> _PASSAGE TO READ_
----------

Context = all input provided to LLM for task completion.

Anatomy of Context

Component Purpose Token Impact
System Prompt Identity, constraints, guidelines Stable, cacheable
Tool Definitions Action specs with params/returns Grows with capabilities
Retrieved Docs Domain knowledge, just-in-time Variable, selective
Message History Conversation state, task progress Accumulates over time
Tool Outputs Results from actions 83.9% of typical context

Attention Mechanics

  • U-shaped curve: Beginning/end get more attention than middle
  • Attention budget: n^2 relationships for n tokens depletes with growth
  • Position encoding: Interpolation allows longer sequences with degradation
  • First-token sink: BOS token absorbs large attention budget

System Prompt Structure

<BACKGROUND_INFORMATION>Domain knowledge, role definition</BACKGROUND_INFORMATION>
<INSTRUCTIONS>Step-by-step procedures</INSTRUCTIONS>
<TOOL_GUIDANCE>When/how to use tools</TOOL_GUIDANCE>
<OUTPUT_DESCRIPTION>Format requirements</OUTPUT_DESCRIPTION>

Progressive Disclosure Levels

  1. Metadata (~100 words) - Always in context
  2. SKILL.md body (<5k words) - When skill triggers
  3. Bundled resources (Unlimited) - As needed

Token Budget Allocation

Component Typical Range Notes
System Prompt 500-2000 Stable, optimize once
Tool Definitions 100-500 per tool Keep under 20 tools
Retrieved Docs 1000-5000 Selective loading
Message History Variable Summarize at 70%
Reserved Buffer 10-20% For responses

Document Management

Strong identifiers: customer_pricing_rates.json not data/file1.json Chunk at semantic boundaries: Paragraphs, sections, not arbitrary lengths Include metadata: Source, date, relevance score

Message History Pattern

# Summary injection every 20 messages
if len(messages) % 20 == 0:
    summary = summarize_conversation(messages[-20:])

----------

> _TASK_
According to the context reference, why does the attention budget deplete as context grows?

> _ENTRIES SHOWN_
----------

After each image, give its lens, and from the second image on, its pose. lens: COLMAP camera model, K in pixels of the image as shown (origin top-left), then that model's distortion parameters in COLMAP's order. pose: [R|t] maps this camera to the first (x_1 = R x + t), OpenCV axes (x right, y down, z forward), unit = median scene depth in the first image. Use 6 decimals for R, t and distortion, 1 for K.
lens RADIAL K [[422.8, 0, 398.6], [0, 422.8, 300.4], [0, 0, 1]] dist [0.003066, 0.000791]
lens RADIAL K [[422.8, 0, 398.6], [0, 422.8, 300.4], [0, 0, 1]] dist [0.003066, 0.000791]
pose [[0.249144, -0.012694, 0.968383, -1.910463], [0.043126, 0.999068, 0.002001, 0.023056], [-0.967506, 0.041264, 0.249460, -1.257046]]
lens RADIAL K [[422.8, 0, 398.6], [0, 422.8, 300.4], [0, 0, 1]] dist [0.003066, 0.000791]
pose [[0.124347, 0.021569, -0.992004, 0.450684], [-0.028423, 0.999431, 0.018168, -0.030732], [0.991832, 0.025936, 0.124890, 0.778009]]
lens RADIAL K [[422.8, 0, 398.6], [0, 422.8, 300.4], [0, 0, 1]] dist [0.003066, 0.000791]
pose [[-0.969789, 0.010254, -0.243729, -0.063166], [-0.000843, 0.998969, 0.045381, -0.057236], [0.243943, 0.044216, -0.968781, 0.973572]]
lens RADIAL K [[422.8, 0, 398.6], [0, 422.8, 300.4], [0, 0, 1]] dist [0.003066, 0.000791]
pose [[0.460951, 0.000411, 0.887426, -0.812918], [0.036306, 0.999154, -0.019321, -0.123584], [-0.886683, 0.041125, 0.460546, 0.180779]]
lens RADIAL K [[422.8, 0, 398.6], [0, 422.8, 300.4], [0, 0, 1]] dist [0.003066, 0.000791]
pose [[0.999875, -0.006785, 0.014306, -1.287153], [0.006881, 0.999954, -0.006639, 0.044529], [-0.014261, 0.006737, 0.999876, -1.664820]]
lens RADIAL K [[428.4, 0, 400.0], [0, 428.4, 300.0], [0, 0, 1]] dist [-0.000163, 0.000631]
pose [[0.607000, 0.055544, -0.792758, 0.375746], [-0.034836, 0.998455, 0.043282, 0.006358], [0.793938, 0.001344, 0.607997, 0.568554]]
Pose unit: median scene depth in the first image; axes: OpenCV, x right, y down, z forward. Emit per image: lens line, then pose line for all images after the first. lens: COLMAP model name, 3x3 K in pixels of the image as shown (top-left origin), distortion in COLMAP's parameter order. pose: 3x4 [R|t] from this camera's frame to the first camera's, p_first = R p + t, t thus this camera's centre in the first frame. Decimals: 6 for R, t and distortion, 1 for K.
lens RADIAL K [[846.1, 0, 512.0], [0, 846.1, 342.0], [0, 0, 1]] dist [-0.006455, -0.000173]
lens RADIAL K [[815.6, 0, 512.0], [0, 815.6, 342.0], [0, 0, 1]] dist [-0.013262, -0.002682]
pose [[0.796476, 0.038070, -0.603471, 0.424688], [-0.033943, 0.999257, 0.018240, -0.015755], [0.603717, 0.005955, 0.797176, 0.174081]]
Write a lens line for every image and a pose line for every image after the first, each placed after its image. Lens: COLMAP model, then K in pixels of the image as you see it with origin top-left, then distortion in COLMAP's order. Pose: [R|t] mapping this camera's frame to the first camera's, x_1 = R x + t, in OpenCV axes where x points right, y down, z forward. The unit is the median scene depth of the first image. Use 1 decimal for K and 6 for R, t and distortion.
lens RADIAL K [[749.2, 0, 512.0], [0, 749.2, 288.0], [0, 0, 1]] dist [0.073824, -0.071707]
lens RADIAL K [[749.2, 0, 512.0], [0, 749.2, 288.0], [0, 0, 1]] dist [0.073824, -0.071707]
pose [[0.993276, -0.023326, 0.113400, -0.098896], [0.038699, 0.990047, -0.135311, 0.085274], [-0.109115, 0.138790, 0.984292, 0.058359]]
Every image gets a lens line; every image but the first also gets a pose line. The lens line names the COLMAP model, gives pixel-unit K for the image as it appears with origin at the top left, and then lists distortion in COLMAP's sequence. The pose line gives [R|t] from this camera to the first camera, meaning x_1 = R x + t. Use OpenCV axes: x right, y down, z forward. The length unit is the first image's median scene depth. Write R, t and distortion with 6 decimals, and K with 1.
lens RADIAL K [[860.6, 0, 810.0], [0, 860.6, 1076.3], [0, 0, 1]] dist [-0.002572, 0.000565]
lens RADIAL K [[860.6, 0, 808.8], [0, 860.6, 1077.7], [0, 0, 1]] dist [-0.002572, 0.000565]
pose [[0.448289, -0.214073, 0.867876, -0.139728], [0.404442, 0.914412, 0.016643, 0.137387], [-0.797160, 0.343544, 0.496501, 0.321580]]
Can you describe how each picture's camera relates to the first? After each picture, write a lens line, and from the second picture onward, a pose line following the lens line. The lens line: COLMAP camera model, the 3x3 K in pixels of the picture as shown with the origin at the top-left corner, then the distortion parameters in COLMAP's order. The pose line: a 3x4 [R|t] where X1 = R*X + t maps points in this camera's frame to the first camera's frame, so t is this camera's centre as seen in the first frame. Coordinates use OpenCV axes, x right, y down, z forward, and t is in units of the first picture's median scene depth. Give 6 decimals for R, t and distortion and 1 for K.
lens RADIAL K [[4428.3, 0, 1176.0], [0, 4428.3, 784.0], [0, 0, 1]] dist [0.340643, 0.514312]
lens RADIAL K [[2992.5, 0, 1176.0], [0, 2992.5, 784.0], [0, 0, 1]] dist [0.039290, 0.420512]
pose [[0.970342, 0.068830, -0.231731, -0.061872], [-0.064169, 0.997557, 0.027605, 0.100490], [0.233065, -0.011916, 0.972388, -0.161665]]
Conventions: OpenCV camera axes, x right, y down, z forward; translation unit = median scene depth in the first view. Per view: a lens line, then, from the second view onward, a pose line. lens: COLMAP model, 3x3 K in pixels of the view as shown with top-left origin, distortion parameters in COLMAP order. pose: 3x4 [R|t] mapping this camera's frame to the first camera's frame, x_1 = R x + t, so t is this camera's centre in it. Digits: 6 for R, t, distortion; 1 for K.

----------

> _TASK RESULT_
For n tokens there are n^2 relationships, so the attention budget depletes as the number of tokens grows.